I wanted to see Shirley plenty bad. I didn’t like the way she’d sounded over the phone. I couldn’t call her, I couldn’t go near her place. I had to wait.
I knew it was too early for her to start checking on the money. Or, was it? How did an innocent person act? Would they go right down to the bank and put in their claim for the money? Or would they wait for what they call a “proper” length of time?
It was all I thought about. In the midst of the turmoil, it was the money that was bright and shining.
I didn’t hang around the store much that day. I couldn’t think right. I kept having the urge to go up to somebody and say, “Well, for gosh sakes, look here. That Victor Spondell kicked off. What you think of that?”
Nobody mentioned his dying. Naturally. Who was Victor Spondell to them? He was nothing. But just let it come out
Shirley didn’t call. I went home and sat by the phone, but there was no word about anything. I didn’t sleep. I just lay there in bed with the light on and stared at the ceiling, smoking one cigarette after the other.
I tried to think of Rio, but even that wasn’t any good anymore. Nothing was any good.
There was no word for two days. Then, in the morning paper:
MYSTERIOUS DEATH OF WOMAN
I didn’t exactly stop reading. My hands crumpled the paper into a wad, then shredded it, and for some reason all I could see in my mind was Shirley taunting Victor Spondell, as he died. I knew it was only a question of time before they knew who the “unidentified woman” was. They probably knew now.

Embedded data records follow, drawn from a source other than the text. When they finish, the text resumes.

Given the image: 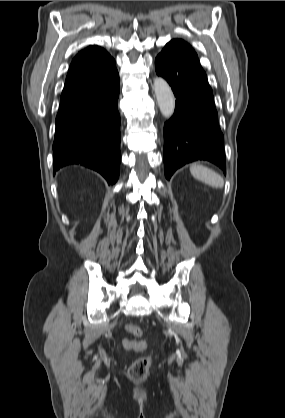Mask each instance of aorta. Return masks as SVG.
Masks as SVG:
<instances>
[{
    "label": "aorta",
    "mask_w": 285,
    "mask_h": 418,
    "mask_svg": "<svg viewBox=\"0 0 285 418\" xmlns=\"http://www.w3.org/2000/svg\"><path fill=\"white\" fill-rule=\"evenodd\" d=\"M154 92L162 115L170 118L175 110V98L171 87L165 79L156 77L154 79Z\"/></svg>",
    "instance_id": "aorta-1"
}]
</instances>
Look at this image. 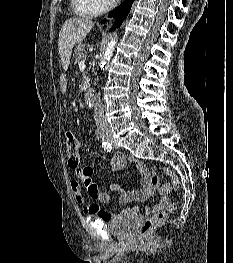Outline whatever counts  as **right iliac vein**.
I'll return each instance as SVG.
<instances>
[{"instance_id": "obj_1", "label": "right iliac vein", "mask_w": 233, "mask_h": 263, "mask_svg": "<svg viewBox=\"0 0 233 263\" xmlns=\"http://www.w3.org/2000/svg\"><path fill=\"white\" fill-rule=\"evenodd\" d=\"M104 139H105L106 141H110L111 138L108 137V136H105Z\"/></svg>"}]
</instances>
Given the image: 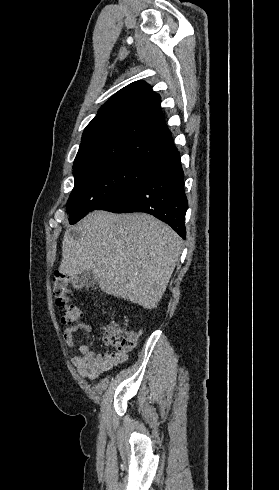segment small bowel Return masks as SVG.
<instances>
[{
    "mask_svg": "<svg viewBox=\"0 0 279 490\" xmlns=\"http://www.w3.org/2000/svg\"><path fill=\"white\" fill-rule=\"evenodd\" d=\"M92 327L86 322H81L65 329L63 339L70 347L76 345V335L79 332L90 333ZM128 355L125 352L114 351L97 354L86 344L78 346V353L71 357L73 366L83 378L95 381L97 377L116 365L125 362Z\"/></svg>",
    "mask_w": 279,
    "mask_h": 490,
    "instance_id": "1",
    "label": "small bowel"
}]
</instances>
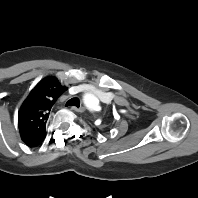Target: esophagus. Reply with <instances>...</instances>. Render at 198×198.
Instances as JSON below:
<instances>
[{"label": "esophagus", "mask_w": 198, "mask_h": 198, "mask_svg": "<svg viewBox=\"0 0 198 198\" xmlns=\"http://www.w3.org/2000/svg\"><path fill=\"white\" fill-rule=\"evenodd\" d=\"M71 109L76 111V112H84L85 111L84 106H80V107L72 106Z\"/></svg>", "instance_id": "34e87169"}]
</instances>
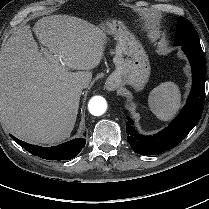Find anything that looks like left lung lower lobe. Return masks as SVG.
<instances>
[{
    "mask_svg": "<svg viewBox=\"0 0 209 209\" xmlns=\"http://www.w3.org/2000/svg\"><path fill=\"white\" fill-rule=\"evenodd\" d=\"M192 68V89L186 105L168 127L153 136L140 135L127 117V140L140 155H155L177 146L198 123L204 108L206 61L199 43L182 44Z\"/></svg>",
    "mask_w": 209,
    "mask_h": 209,
    "instance_id": "1",
    "label": "left lung lower lobe"
}]
</instances>
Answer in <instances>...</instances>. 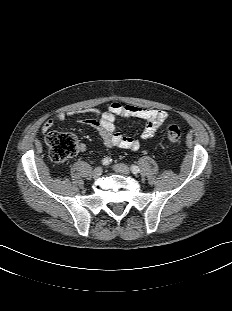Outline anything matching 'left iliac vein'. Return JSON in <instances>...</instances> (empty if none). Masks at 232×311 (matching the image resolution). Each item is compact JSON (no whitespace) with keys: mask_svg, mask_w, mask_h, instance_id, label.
Wrapping results in <instances>:
<instances>
[{"mask_svg":"<svg viewBox=\"0 0 232 311\" xmlns=\"http://www.w3.org/2000/svg\"><path fill=\"white\" fill-rule=\"evenodd\" d=\"M113 169L116 172H119L122 174H129L130 173V168L127 165L122 164V163L114 165Z\"/></svg>","mask_w":232,"mask_h":311,"instance_id":"left-iliac-vein-1","label":"left iliac vein"}]
</instances>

Shirley, standing over Victor Spondell, laughing at him, because I knew she had felt nothing over his death. Not really. It had been removal of pain, of fierce pain, and inside her was nothing but angry composure over his death.
Mayda was another thing. They would go to her, question her. I didn’t know what to do. But I began to know that she had to get to the bank, and get her hands on that money. At the same time I realized, as I’d thought before, that it might not look right, taking any of it so soon. If things went right, then we wouldn’t have to go near that money.
If.
What an unholy word.
Somehow I had to get hold of myself. Now was the time when being calm counted. There was no real reason to fly apart. Nobody had accused Shirley or me of anything. There was no reason even to cast a suspicious glance our way, if you looked at it the way the law would look at it.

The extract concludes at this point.